Sehubungan sebelumnya, aku pada tengah bulan Maret 2014, pulang dari Kuala Lumpur, menghadiri anugerah puisiku, “Hang: Kekalkan Selat Malaka,” dari event Anugerah Puisi dan Baca Puisi Dunia NUMERA 2014 di Malaysia, kemudian baru beberapa hari menjejak Ranah Minang, sudah kembali berangkat melakukan perjalanan ke Riau daratan dan Riau Kepulauan. Tiba-tiba saja saat berada di Pulau Penyengat ini, pikiran-pikiran seperti hal di atas tumbuh dan berkembang begitu saja, tentang bagaimana Tanjungpinang mestilah serius mengembangkan keberadaan Pulau Penyengat sebagai salah satu pusat kegiatan sastra ke masa depan. 


Terutama, memang selain menunggu timbulnya kesadaran oleh seniman daerah dan pemerintahnya sendiri, para kaum seni budaya di nusantara dimana pun sangat perlu memberikan dorongan ke arah perlunya kita di nusantara ini, kembali membangun semangat kebudayaan yang menjadi identitas bangsa dan tak pernah kering menjadi sumber inspirasi bagi kita semuanya, dalam membangun kehidupan manusia ke masa depan. 

Termasuk juga, aku sempat bermimpi, andaikan Sastrawan Numera dan para sahabat Numera, suatu hari nanti bisa berwisata ke Pulau Penyengat, berkumpul bersilaturahmi, berdiskusi dan membuat pertunjukan baca puisi atau pun musikalisasi di sini.
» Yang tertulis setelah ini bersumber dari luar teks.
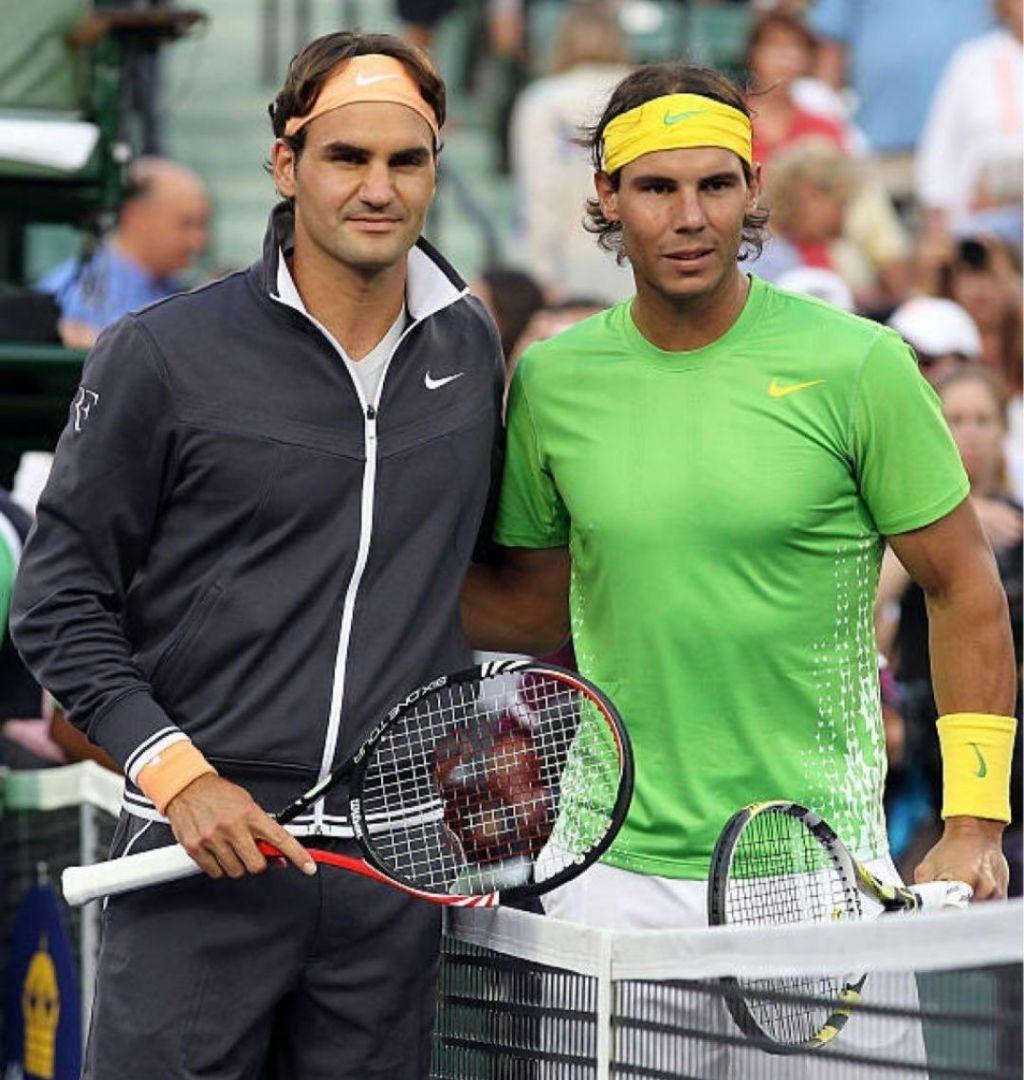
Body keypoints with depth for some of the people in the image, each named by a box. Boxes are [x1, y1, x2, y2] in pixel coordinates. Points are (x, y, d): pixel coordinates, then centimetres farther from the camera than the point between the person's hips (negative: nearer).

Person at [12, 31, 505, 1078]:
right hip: (203, 858, -4)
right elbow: (59, 601, -2)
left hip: (397, 860, 4)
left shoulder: (472, 352, 10)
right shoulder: (159, 356, -4)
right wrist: (173, 768, -13)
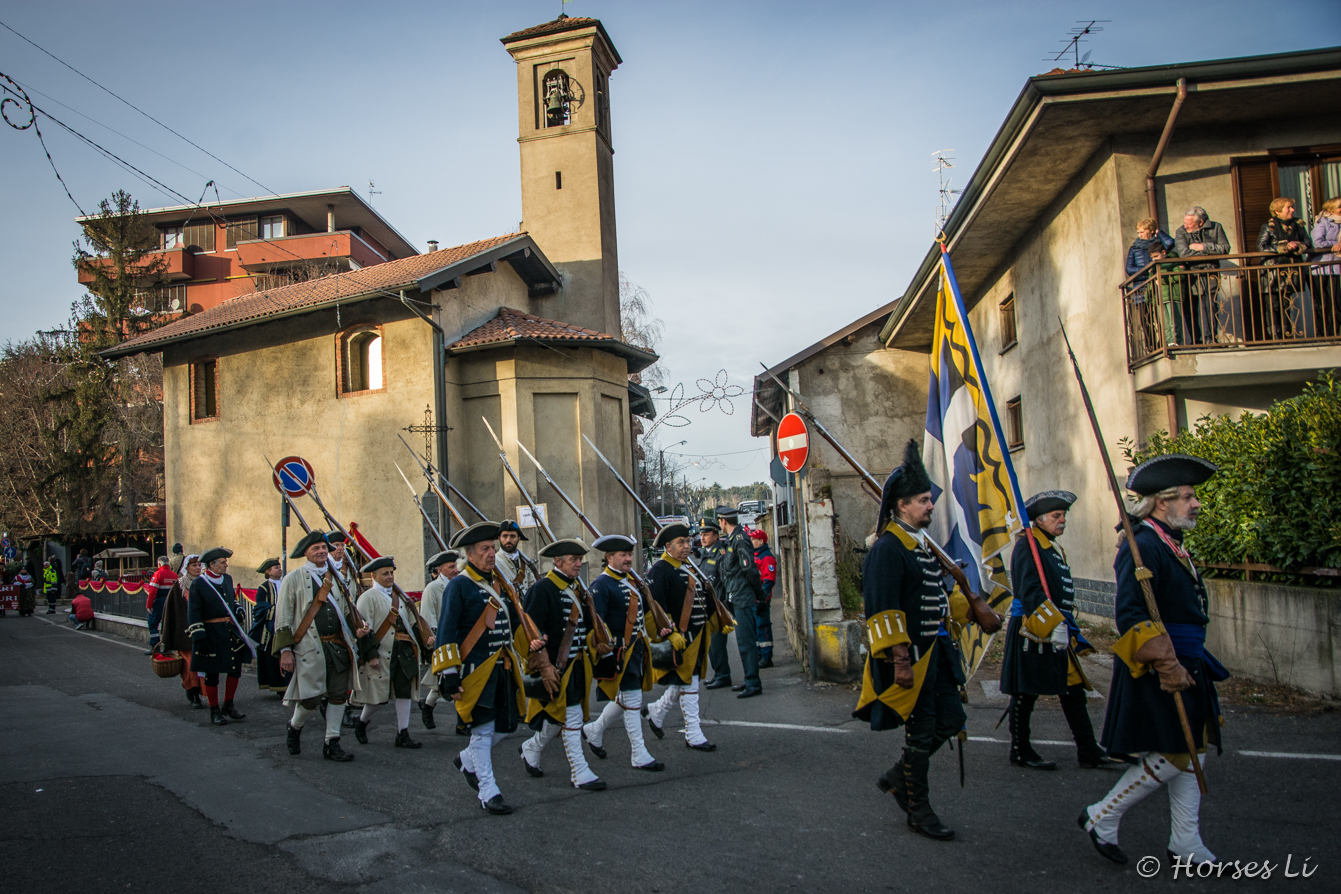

Dimana di pulau ini bermakam Raja Ali Haji, Sang Pujangga Melayu Gurindam Duabelas.

Begitu pula, sebagai kebutuhan pariwisata, sudah saatnya pemerintah daerah dan pemerintah nasional, memikirkan untuk membangun kembali replika Istana Kerajaan Melayu Pulau Penyengat. Tentu saja membangun bangunan sesuai dengan gambaran aslinya. Kemudian menata kembali lingkungan Pulau Penyengat, mengembalikannya dalam suasana tradisi klasiknya. 


Menghentikan pembangunan yang tidak sesuai dengan konsep penataan. Sebagaimana pada umumnya di berbagai objek yang diklaim pemerintah sebagai objek wisata, banyak malah merusak suasana dengan bangunan-bangunan beton yang sama sekali tidak berkait mendukung objek itu sendiri. 

Sepertinya Pulau Penyengat bisa dilakukan dengan konsep demikian. Konsep yang merujuk pada suasana aslinya. Karena sejarah dan letak keberadaannya, adalah mutiara bagi Riau Kepulauan, khususnya untuk Kota Tanjungpinang. Bisa menjadi obor bagi budaya Melayu yang berkembang mengisi dan bersinergi pada kebudayaan-kebudayaan lama dan baru.